━━━ SUPPLIED DATA
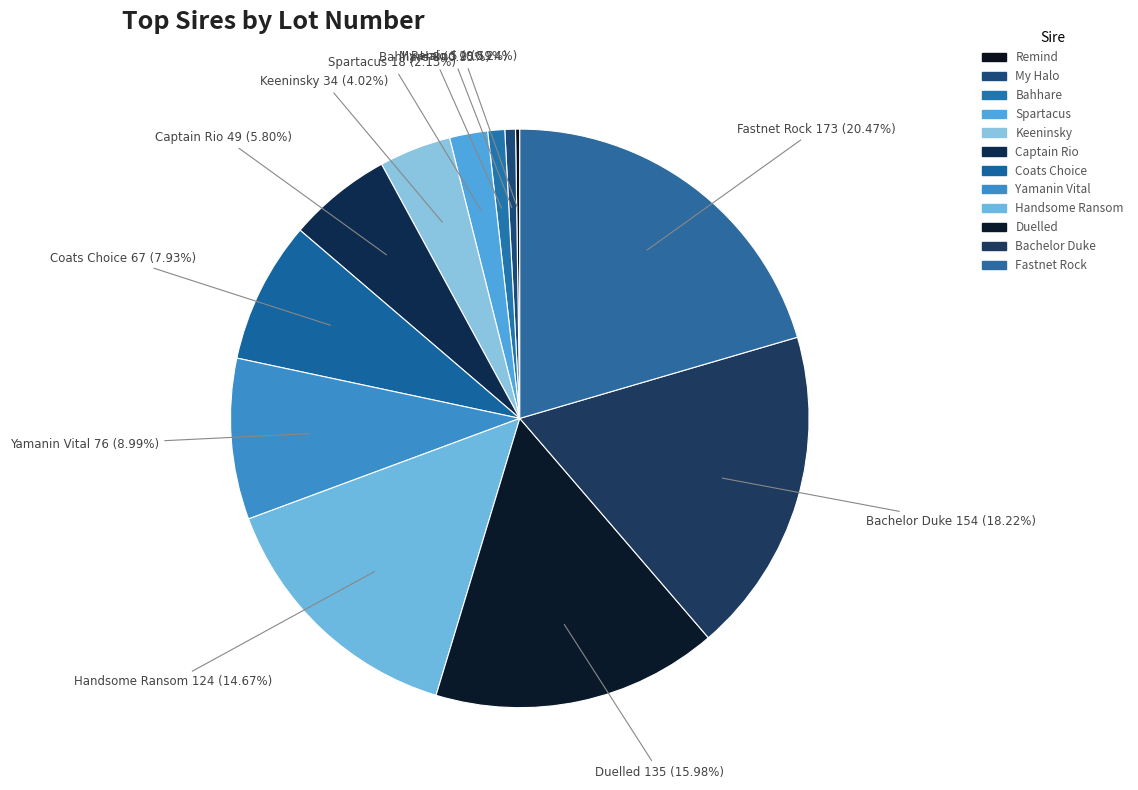

What percentage is the Captain Rio slice, to the nearest percent?

6%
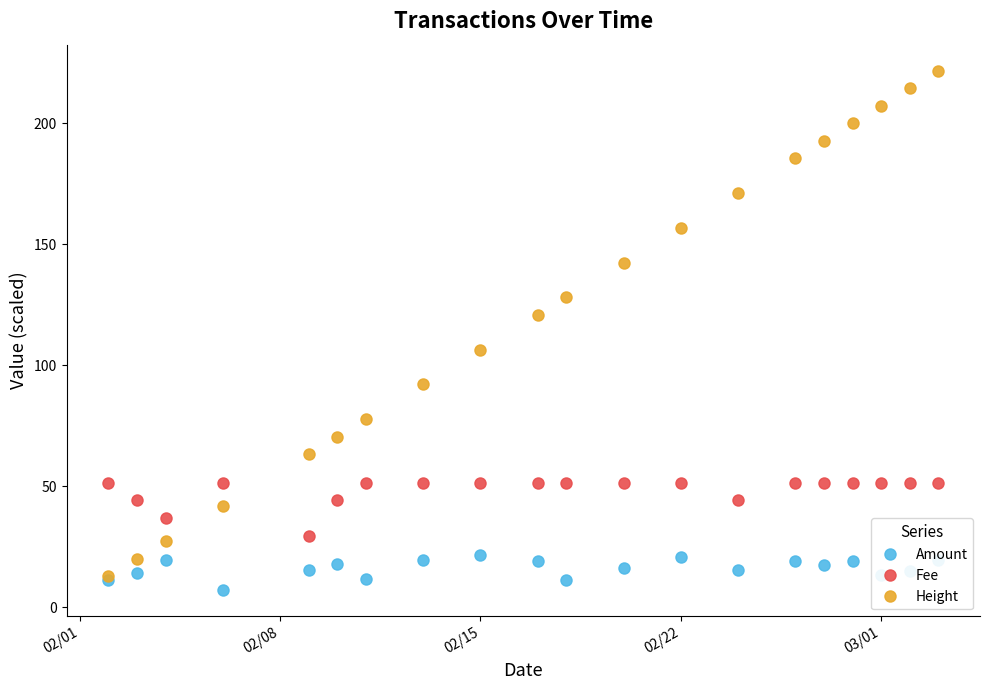

At how many categories does at least one series exceed 73?

14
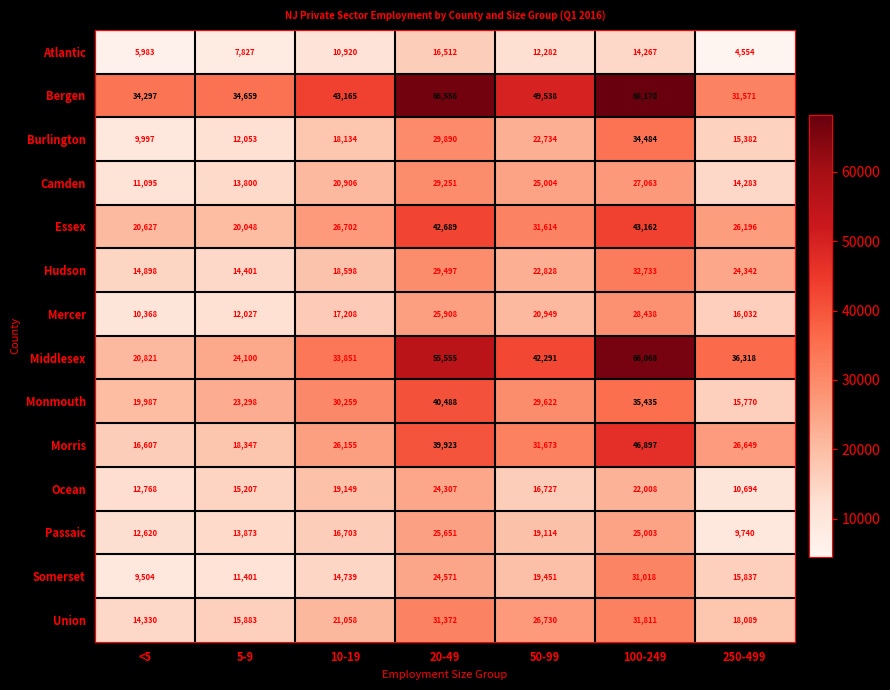

What is the difference between the maximum and minimum values in the Ocean series?

13613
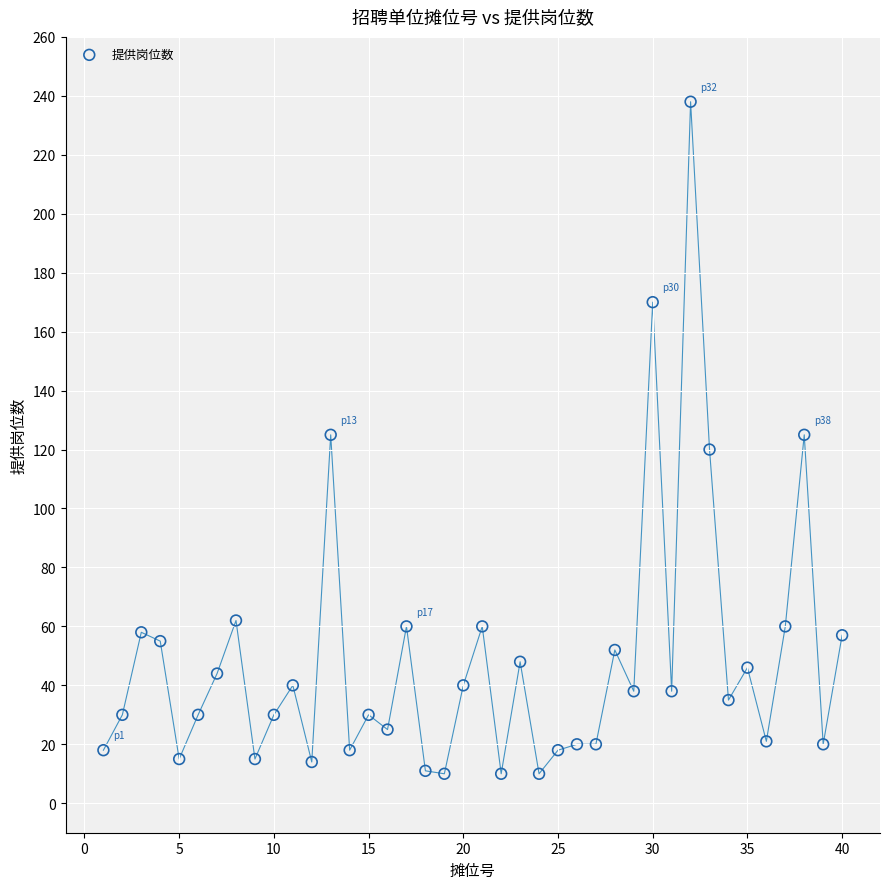

What is the range of X values (max minus min)?

39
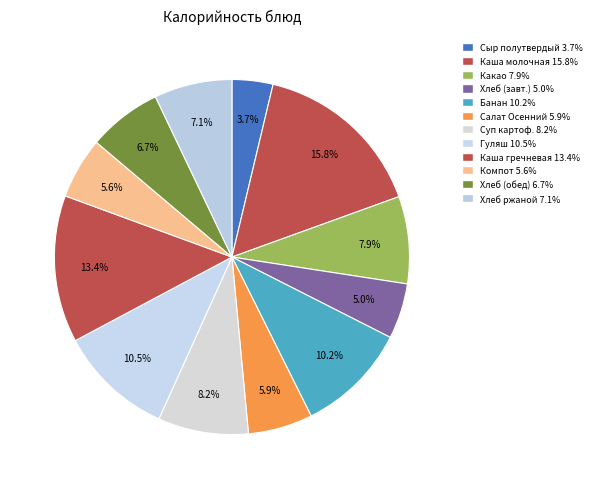

How many slices are in this pie chart?

12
━━━━━━
Copy out every line above word for word, leaving out the pictures.

What percentage is the Captain Rio slice, to the nearest percent?

6%

At how many categories does at least one series exceed 73?

14

What is the difference between the maximum and minimum values in the Ocean series?

13613

What is the range of X values (max minus min)?

39

How many slices are in this pie chart?

12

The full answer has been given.